[Supplied information]:
* * * *

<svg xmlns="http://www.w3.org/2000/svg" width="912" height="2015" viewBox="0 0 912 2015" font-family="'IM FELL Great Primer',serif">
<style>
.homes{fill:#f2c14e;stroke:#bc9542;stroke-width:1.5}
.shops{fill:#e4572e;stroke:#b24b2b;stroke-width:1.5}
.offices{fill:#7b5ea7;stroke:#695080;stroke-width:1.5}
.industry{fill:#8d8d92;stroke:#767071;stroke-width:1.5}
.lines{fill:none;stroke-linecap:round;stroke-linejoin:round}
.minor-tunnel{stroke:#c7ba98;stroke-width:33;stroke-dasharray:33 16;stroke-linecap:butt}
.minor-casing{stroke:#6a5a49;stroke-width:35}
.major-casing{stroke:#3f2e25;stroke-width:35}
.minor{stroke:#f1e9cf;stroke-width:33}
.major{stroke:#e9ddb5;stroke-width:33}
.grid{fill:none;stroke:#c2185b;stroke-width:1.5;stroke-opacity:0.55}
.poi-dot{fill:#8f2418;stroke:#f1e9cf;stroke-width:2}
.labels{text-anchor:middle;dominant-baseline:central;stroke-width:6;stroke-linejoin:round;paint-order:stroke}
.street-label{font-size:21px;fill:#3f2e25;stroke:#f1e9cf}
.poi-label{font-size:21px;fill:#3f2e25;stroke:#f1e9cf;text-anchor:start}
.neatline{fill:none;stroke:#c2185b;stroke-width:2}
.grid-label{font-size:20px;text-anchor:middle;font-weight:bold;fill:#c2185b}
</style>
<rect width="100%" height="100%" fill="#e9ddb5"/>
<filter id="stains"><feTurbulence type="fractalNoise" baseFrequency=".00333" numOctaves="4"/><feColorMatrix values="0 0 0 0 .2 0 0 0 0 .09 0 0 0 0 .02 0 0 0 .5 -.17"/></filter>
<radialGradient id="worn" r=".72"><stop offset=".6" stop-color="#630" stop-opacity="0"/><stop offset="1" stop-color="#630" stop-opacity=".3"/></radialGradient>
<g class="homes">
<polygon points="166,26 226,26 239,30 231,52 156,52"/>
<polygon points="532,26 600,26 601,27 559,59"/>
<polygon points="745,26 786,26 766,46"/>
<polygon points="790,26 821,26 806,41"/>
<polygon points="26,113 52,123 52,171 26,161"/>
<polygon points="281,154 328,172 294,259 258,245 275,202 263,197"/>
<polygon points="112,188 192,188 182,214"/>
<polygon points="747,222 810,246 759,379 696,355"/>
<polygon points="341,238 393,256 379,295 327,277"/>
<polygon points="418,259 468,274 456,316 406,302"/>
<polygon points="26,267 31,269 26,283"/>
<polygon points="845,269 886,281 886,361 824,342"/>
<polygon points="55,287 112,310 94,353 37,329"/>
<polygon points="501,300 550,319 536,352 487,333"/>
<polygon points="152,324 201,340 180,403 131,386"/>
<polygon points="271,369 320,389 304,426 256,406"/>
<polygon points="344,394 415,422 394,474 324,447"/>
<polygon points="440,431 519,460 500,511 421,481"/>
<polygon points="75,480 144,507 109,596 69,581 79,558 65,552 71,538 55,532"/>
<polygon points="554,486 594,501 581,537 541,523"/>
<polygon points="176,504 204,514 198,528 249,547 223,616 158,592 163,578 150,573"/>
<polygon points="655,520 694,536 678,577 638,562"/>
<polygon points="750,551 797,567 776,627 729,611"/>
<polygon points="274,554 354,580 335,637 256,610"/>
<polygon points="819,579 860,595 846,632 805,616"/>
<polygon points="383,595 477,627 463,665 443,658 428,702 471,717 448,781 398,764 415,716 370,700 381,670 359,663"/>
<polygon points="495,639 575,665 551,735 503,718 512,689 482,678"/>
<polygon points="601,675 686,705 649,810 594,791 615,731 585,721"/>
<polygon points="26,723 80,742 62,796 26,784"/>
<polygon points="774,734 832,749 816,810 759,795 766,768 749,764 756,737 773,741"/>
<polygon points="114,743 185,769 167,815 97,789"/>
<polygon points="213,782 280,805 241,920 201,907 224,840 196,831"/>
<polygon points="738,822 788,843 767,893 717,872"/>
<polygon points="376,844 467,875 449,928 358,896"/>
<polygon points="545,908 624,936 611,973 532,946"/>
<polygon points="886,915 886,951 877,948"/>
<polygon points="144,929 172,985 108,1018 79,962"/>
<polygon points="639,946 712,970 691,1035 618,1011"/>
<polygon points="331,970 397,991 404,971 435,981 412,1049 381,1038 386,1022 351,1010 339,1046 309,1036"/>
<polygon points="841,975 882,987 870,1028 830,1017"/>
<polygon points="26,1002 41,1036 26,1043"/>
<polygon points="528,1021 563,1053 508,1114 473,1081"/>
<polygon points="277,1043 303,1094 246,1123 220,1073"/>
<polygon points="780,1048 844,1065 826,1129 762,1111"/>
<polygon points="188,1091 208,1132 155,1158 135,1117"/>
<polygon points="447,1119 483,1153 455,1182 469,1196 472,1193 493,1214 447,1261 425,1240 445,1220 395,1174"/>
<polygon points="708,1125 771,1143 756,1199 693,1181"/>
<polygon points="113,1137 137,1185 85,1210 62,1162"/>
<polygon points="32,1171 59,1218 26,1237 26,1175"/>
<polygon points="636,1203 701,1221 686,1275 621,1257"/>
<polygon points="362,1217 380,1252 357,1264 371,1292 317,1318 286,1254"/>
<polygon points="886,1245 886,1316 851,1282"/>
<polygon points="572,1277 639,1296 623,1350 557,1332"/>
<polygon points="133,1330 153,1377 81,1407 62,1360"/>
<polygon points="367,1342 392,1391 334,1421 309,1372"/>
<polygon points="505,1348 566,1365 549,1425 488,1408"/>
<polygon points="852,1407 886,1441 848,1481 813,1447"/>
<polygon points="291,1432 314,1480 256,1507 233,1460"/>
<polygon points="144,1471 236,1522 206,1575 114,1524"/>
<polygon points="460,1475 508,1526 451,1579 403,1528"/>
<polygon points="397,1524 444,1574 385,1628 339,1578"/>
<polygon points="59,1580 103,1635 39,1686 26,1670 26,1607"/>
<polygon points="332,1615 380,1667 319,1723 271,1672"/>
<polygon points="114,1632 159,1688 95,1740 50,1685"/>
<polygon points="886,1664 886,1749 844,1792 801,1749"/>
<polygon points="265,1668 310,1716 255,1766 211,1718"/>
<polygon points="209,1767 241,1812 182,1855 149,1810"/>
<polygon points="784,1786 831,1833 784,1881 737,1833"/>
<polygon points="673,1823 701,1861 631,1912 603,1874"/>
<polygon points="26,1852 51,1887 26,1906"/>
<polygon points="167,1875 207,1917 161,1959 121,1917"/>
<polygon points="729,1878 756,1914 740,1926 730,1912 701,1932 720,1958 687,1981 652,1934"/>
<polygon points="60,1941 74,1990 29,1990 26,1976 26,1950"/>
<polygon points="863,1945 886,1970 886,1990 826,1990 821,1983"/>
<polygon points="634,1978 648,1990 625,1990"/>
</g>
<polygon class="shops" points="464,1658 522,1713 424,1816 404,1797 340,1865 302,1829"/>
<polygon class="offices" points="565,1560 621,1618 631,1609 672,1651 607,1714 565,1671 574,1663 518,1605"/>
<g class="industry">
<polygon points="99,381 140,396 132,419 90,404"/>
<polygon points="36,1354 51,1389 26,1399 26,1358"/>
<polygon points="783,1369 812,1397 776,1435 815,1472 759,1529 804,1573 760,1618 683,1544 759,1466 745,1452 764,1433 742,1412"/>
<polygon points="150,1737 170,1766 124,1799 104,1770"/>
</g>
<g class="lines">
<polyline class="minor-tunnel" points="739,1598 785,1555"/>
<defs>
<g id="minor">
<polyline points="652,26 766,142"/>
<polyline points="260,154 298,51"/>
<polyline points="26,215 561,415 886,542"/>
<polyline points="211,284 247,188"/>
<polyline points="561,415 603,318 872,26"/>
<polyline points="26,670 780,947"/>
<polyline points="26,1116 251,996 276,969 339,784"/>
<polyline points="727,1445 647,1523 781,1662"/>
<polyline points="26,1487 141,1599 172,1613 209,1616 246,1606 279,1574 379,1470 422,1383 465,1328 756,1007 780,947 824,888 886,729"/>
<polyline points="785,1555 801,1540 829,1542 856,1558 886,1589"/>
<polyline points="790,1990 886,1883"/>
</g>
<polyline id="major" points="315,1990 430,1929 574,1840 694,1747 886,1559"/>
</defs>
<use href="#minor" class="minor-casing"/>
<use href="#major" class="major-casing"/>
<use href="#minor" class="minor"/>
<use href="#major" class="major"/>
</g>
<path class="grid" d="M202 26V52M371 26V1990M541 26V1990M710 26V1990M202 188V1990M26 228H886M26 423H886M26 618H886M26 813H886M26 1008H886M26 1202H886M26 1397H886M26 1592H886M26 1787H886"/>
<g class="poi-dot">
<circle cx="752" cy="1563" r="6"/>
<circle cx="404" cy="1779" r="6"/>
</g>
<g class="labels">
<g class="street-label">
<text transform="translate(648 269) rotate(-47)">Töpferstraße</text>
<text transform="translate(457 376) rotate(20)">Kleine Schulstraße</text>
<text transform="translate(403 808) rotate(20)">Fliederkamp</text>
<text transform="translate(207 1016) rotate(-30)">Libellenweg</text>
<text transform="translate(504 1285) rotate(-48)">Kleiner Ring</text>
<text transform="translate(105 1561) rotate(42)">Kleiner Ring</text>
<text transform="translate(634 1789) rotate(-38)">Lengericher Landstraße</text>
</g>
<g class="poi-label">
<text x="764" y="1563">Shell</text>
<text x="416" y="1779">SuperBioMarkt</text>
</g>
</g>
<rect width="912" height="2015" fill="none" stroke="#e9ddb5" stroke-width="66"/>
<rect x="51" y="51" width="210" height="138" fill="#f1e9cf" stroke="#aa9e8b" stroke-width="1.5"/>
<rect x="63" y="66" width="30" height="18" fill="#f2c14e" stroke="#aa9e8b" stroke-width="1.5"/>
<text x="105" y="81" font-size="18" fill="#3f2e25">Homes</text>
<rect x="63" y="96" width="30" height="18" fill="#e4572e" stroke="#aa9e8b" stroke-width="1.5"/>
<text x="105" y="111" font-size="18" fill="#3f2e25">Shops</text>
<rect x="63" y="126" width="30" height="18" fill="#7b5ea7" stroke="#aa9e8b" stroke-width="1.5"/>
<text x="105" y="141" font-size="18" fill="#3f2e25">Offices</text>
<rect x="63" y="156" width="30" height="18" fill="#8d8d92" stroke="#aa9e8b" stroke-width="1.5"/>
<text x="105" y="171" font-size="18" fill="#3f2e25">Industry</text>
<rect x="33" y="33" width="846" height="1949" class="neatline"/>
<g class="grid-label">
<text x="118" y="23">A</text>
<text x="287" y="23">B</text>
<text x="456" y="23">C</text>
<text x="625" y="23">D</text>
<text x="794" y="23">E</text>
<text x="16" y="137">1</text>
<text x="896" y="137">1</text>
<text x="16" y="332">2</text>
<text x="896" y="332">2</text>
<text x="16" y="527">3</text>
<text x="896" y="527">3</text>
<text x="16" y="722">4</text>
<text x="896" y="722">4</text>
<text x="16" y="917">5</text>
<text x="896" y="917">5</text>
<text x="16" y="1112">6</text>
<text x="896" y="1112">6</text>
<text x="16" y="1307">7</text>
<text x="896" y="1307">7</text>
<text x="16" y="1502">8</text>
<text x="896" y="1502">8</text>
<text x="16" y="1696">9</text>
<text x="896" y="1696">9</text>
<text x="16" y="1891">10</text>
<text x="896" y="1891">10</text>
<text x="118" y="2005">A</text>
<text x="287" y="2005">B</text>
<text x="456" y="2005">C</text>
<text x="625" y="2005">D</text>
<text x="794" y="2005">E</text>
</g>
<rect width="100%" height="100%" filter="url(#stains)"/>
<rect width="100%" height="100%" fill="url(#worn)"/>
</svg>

* * * *

[To do]: Your task is to copy each line of the data above that holds "labels".

[Output for this exercise]:
.labels{text-anchor:middle;dominant-baseline:central;stroke-width:6;stroke-linejoin:round;paint-order:stroke}
<g class="labels">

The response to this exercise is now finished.